Case Study: Unilever
Unilever’s transformation involved engaging middle management in the design and implementation of change initiatives. This middle-out approach ensured that changes were both practical and sustainable, leveraging the insights and experience of those closest to the company’s operations.
- Accessing Substantial External Capital
Nearly all failed transformations were underfunded. Many leaders tried to finance them through cost-cutting measures. That strategy typically falls short. Efficiency gains and waste reduction alone can’t provide enough financial resources. In contrast, nearly all successful transformations tapped into external capital.
Case Study: Tesla
Tesla’s ongoing transformation efforts have been significantly supported by substantial external funding.
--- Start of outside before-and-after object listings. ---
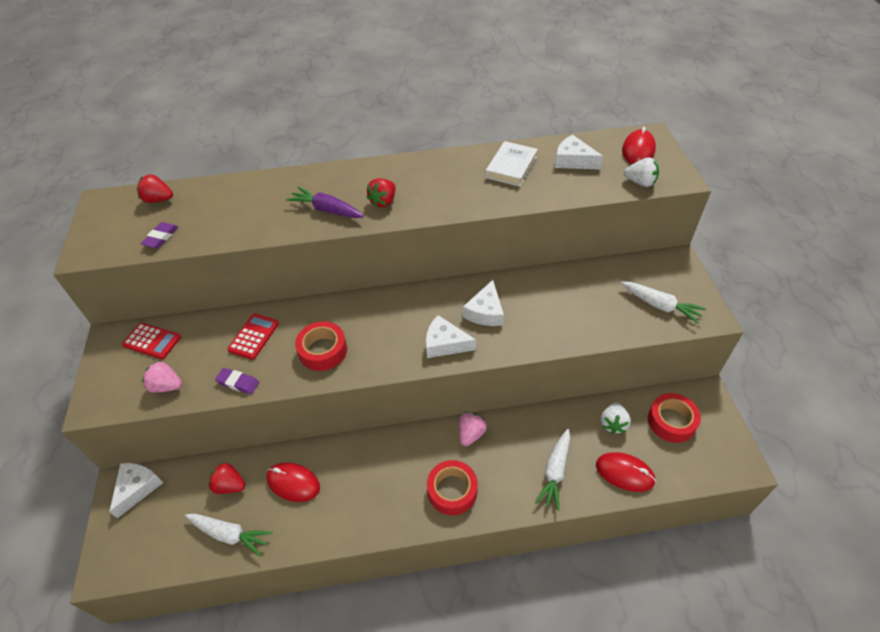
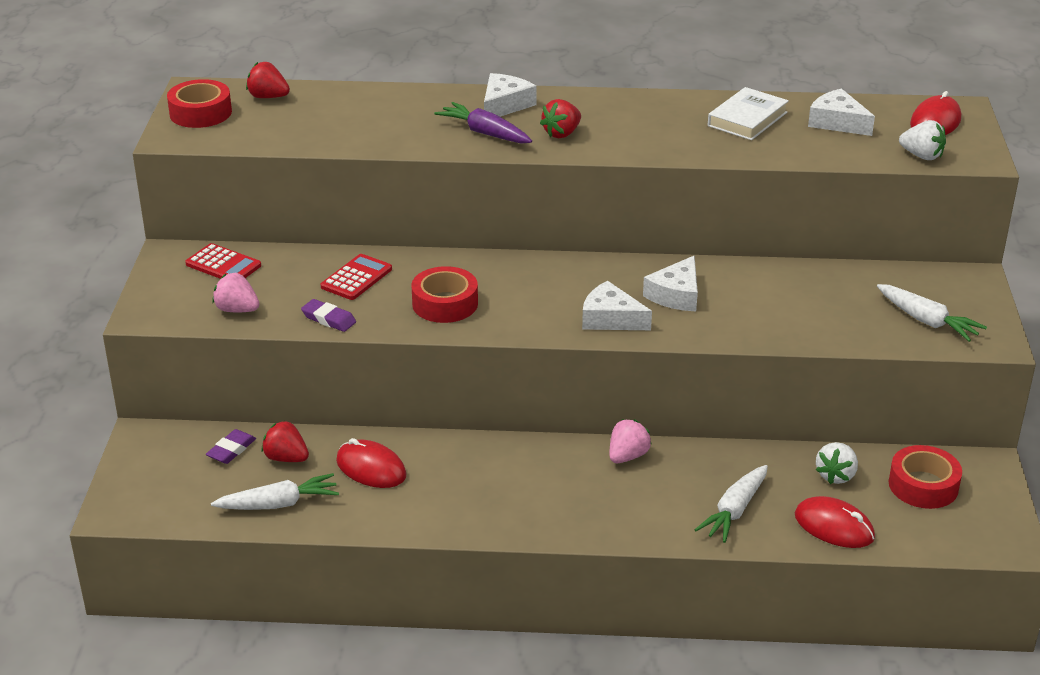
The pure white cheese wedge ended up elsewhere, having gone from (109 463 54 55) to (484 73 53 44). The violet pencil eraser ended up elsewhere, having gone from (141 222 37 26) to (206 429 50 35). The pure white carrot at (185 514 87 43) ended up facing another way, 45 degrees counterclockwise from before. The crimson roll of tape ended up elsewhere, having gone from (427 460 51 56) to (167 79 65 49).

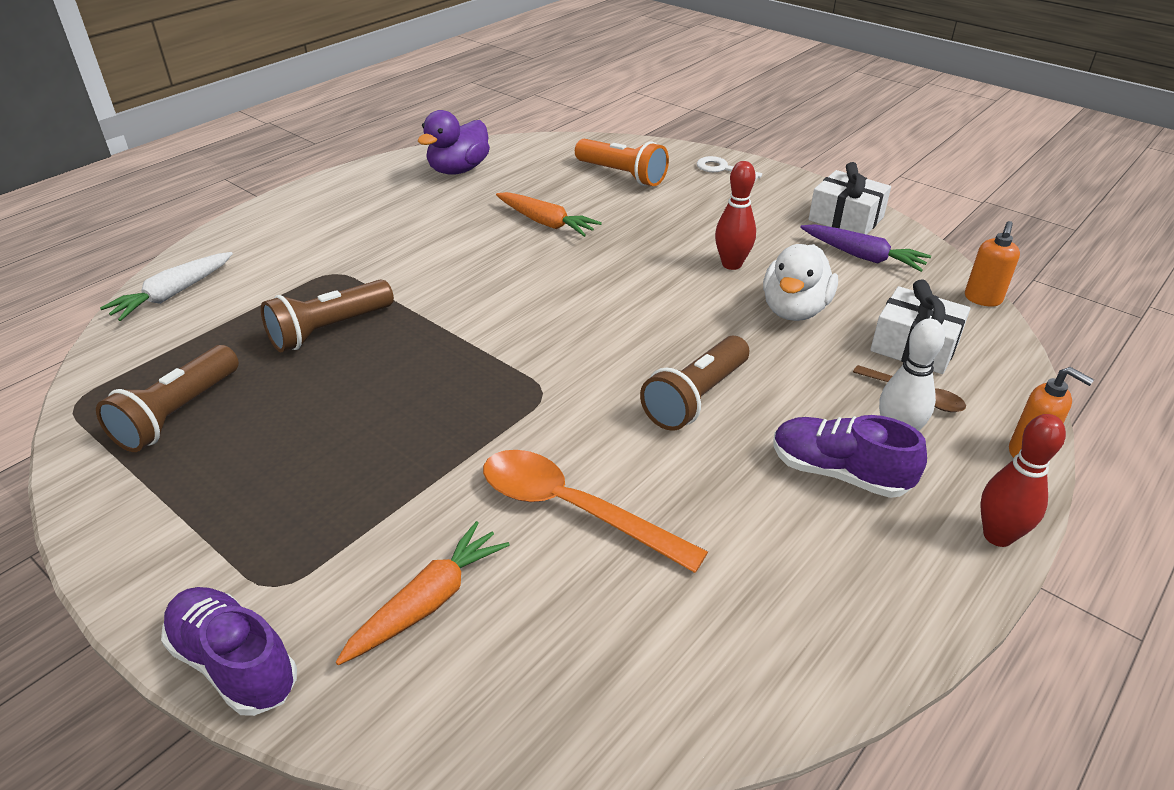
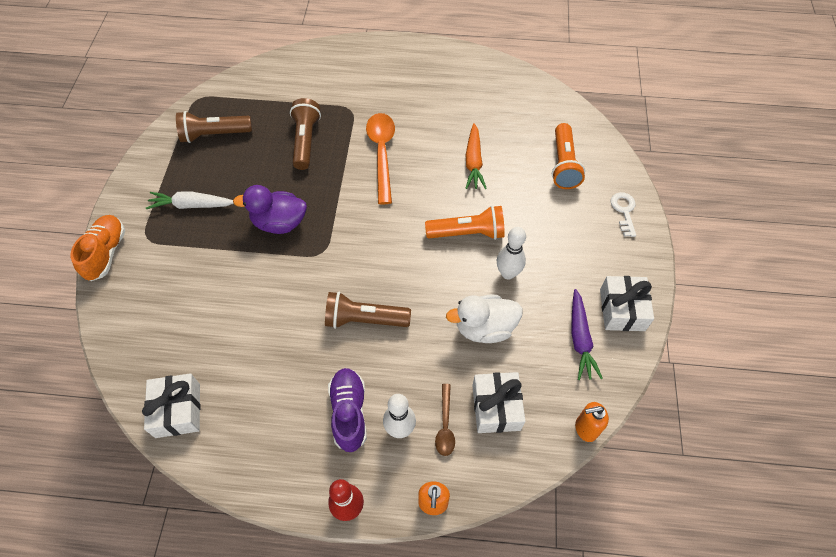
The pure white carrot ended up elsewhere, having gone from (100 252 133 69) to (146 192 88 17). What was the violet sneaker at (161 587 136 129) turned into the bright orange sneaker at (71 215 54 66). The dark brown torch at (261 279 133 73) ended up facing another way, 75 degrees clockwise from before. The second view lost the bright orange carrot at (336 521 174 144). The violet rubber duck ended up elsewhere, having gone from (418 110 72 65) to (233 185 74 49). The bright orange teaspoon ended up elsewhere, having gone from (483 450 225 123) to (366 113 29 92). What was the crimson skittle at (715 161 41 109) turned into the pure white skittle at (497 227 29 53). The second view gained the pure white gift at (142 373 59 65). The second view gained the bright orange torch at (425 205 80 35).

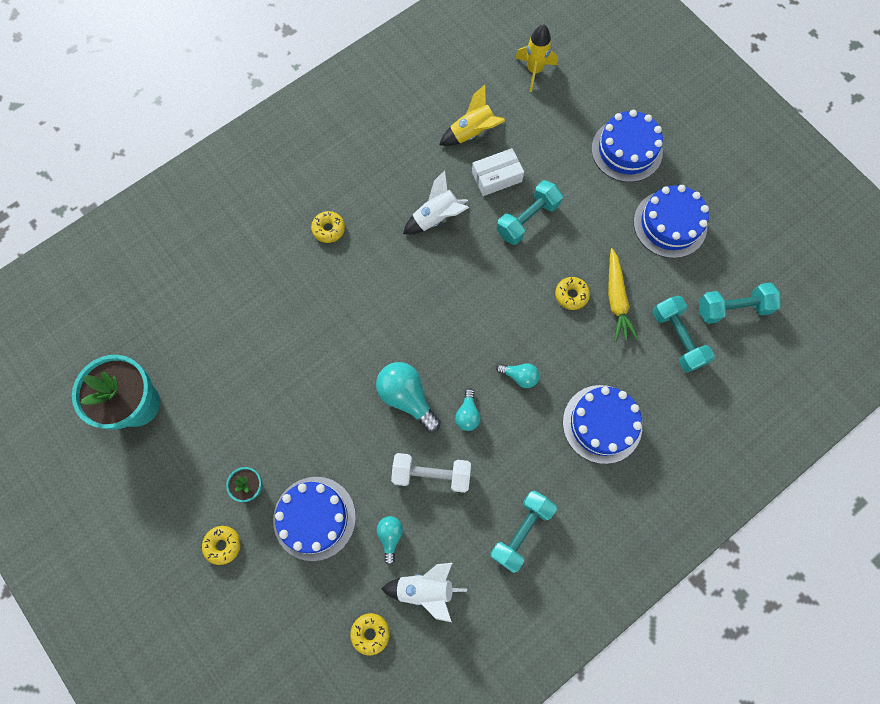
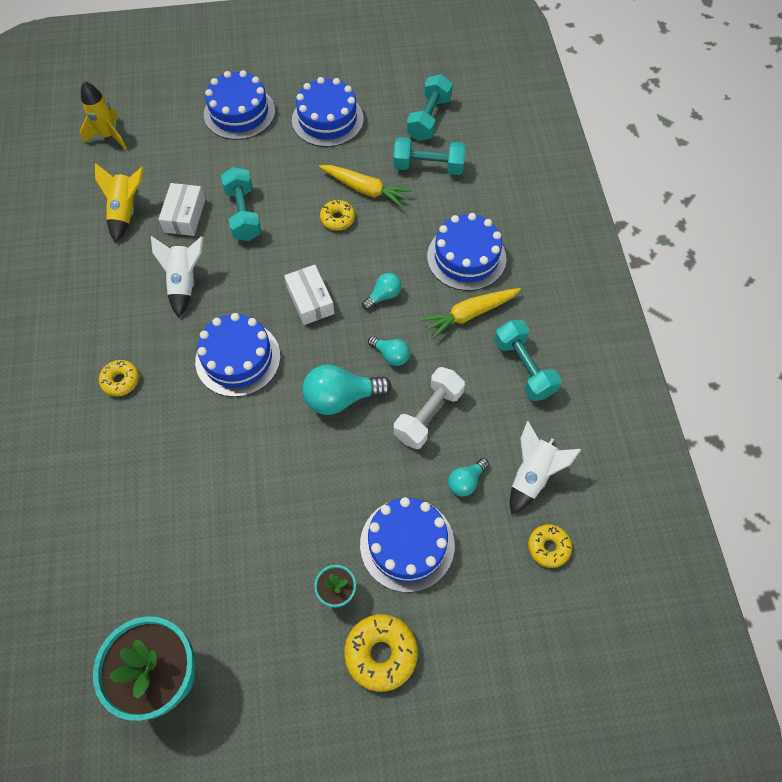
The size of the golden doughnut at (202 526 39 39) changed by a factor of 1.59. The turquoise lightbulb at (377 516 26 49) ended up facing another way, 75 degrees counterclockwise from before. The second view gained the cobalt cake at (195 313 85 84). The second view gained the pure white package at (284 265 51 60). The second view gained the golden carrot at (421 288 100 51).

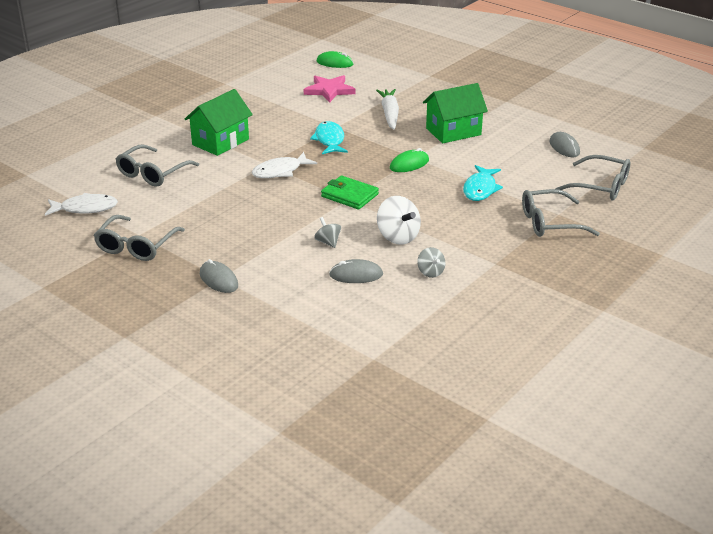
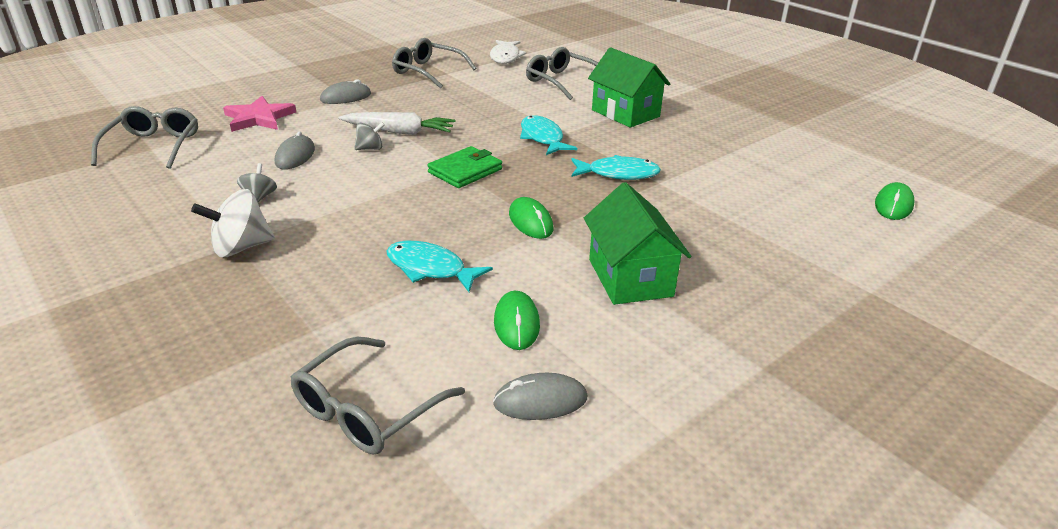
What was the pure white fish at (252 152 65 26) turned into the turquoise fish at (520 115 57 40). The pink star ended up elsewhere, having gone from (304 75 52 28) to (223 96 73 36). The pure white carrot ended up elsewhere, having gone from (376 89 23 41) to (338 112 117 23). The pure white whirligig ended up elsewhere, having gone from (377 196 44 49) to (191 189 84 68). The gray whirligig at (417 247 29 31) ended up facing another way, 105 degrees clockwise from before. The gray spectacles ended up elsewhere, having gone from (522 189 78 48) to (91 106 107 63). The second view gained the leaf-green computer mouse at (494 291 46 59).

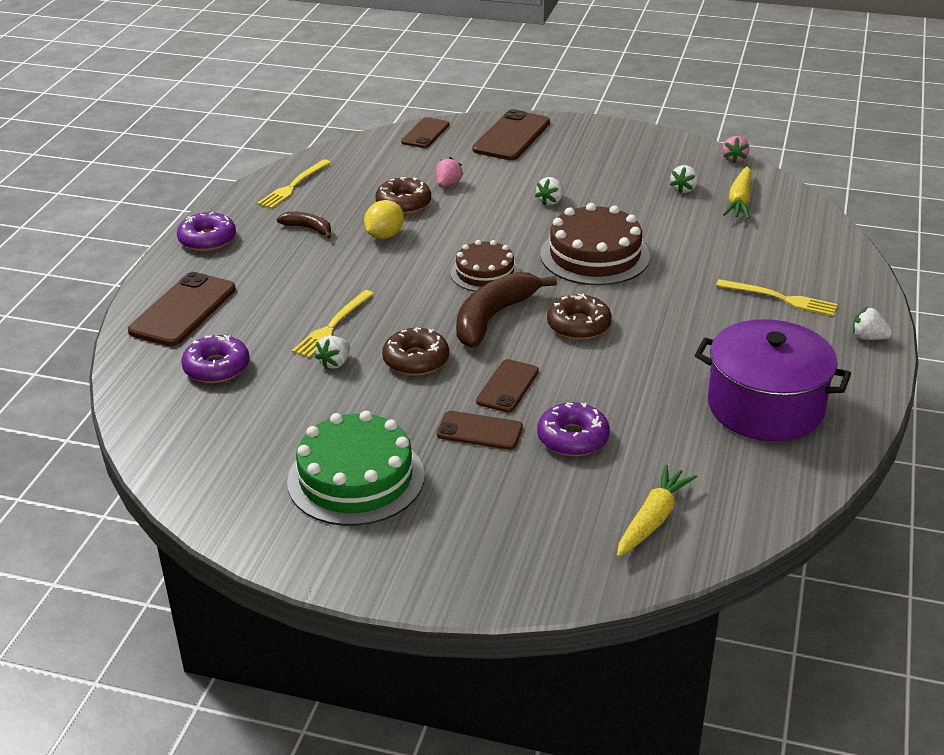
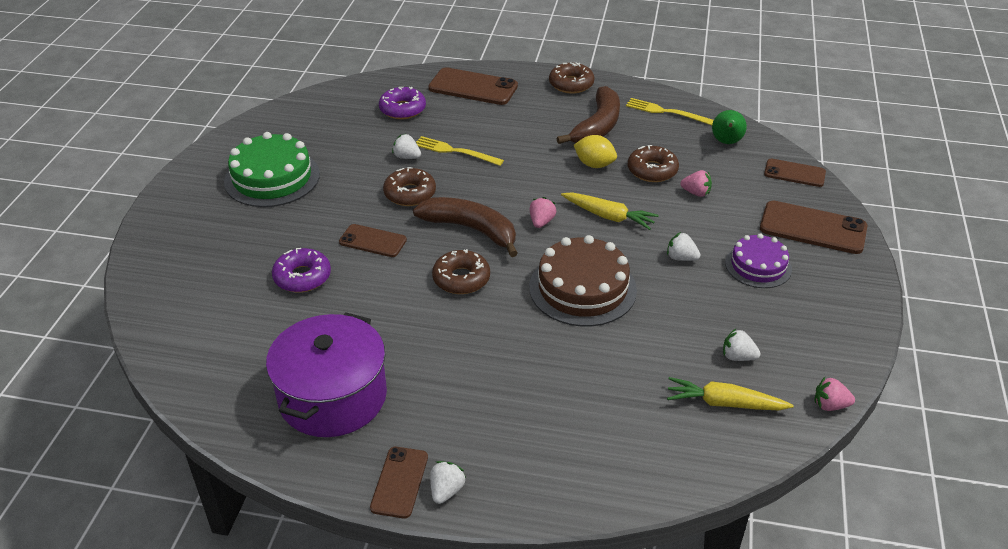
What was the violet doughnut at (177 212 59 39) turned into the dark brown doughnut at (549 62 46 32). The size of the dark brown toy banana at (277 211 54 28) changed by a factor of 1.93. The dark brown phone ended up elsewhere, having gone from (437 411 86 39) to (370 447 58 71). Where the dark brown cake stood at (450 240 70 51), the pink toy strawberry came to stand at (530 197 26 31). The golden carrot ended up elsewhere, having gone from (617 465 80 92) to (561 193 98 37). The second view lost the golden dinner fork at (716 279 122 37). The second view gained the leaf-green pear fruit at (712 110 35 34). The second view gained the violet cake at (725 233 67 55).

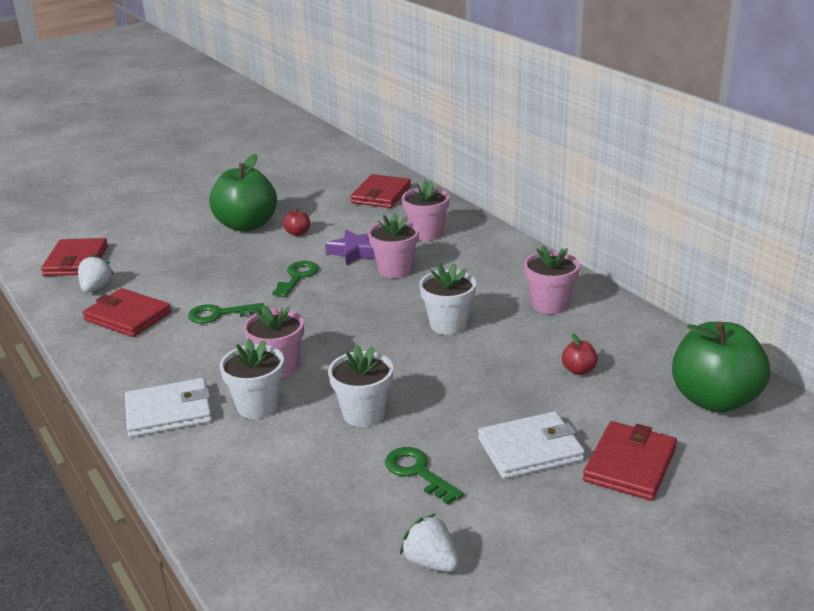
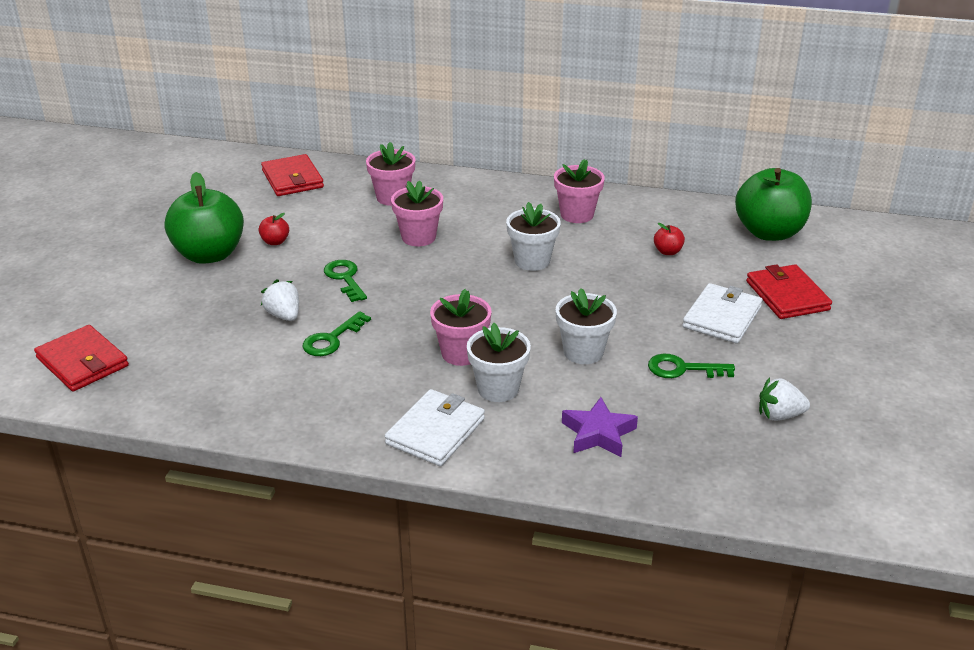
The pure white toy strawberry ended up elsewhere, having gone from (78 254 36 39) to (261 279 38 42). The second view lost the crimson card wallet at (83 288 89 49). The violet star ended up elsewhere, having gone from (325 230 51 36) to (562 397 76 60).

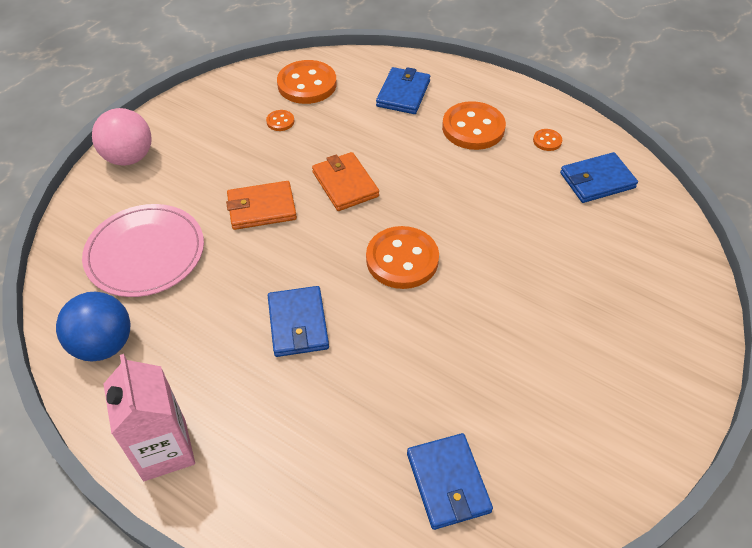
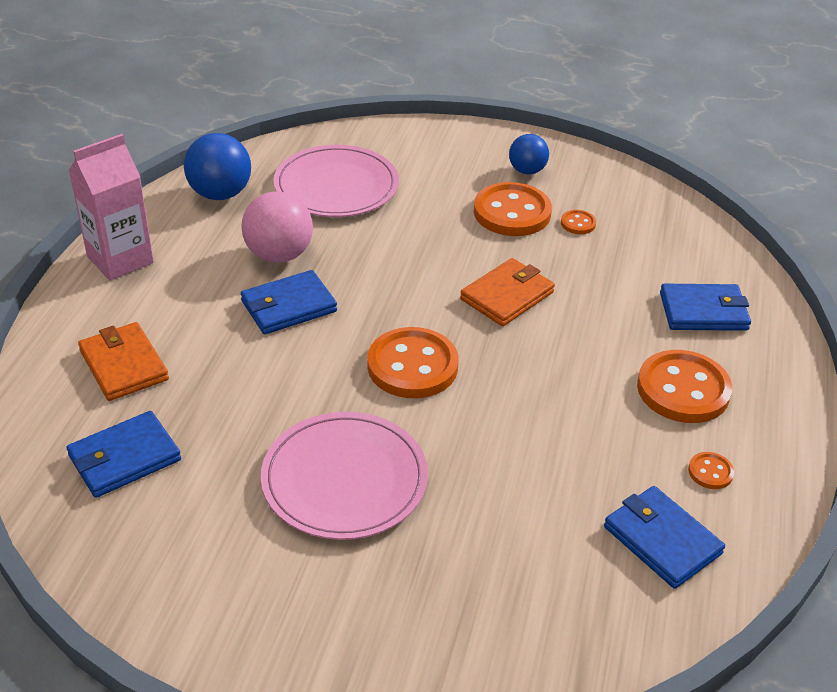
The pink sphere ended up elsewhere, having gone from (92 108 60 58) to (241 191 72 72). The bright orange card wallet ended up elsewhere, having gone from (226 181 71 49) to (78 322 91 79). The bright orange sewing button ended up elsewhere, having gone from (277 60 60 44) to (474 182 78 54). The second view gained the pink plate at (261 412 167 128). The second view gained the cobalt sphere at (509 134 40 40).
This financial backing has enabled Tesla to invest heavily in research and development, scale production capabilities, and continuously innovate in the electric vehicle and energy storage markets.
In summary, successful transformations employ a continuous strategy—adapting to ever-changing conditions and integrating transformation goals into the company’s daily operations. Leaders must manage organizational energy effectively, aim high with aspirations, drive change from the middle out, and secure substantial funding. These practices are essential for companies aiming for enduring success in today’s dynamic world.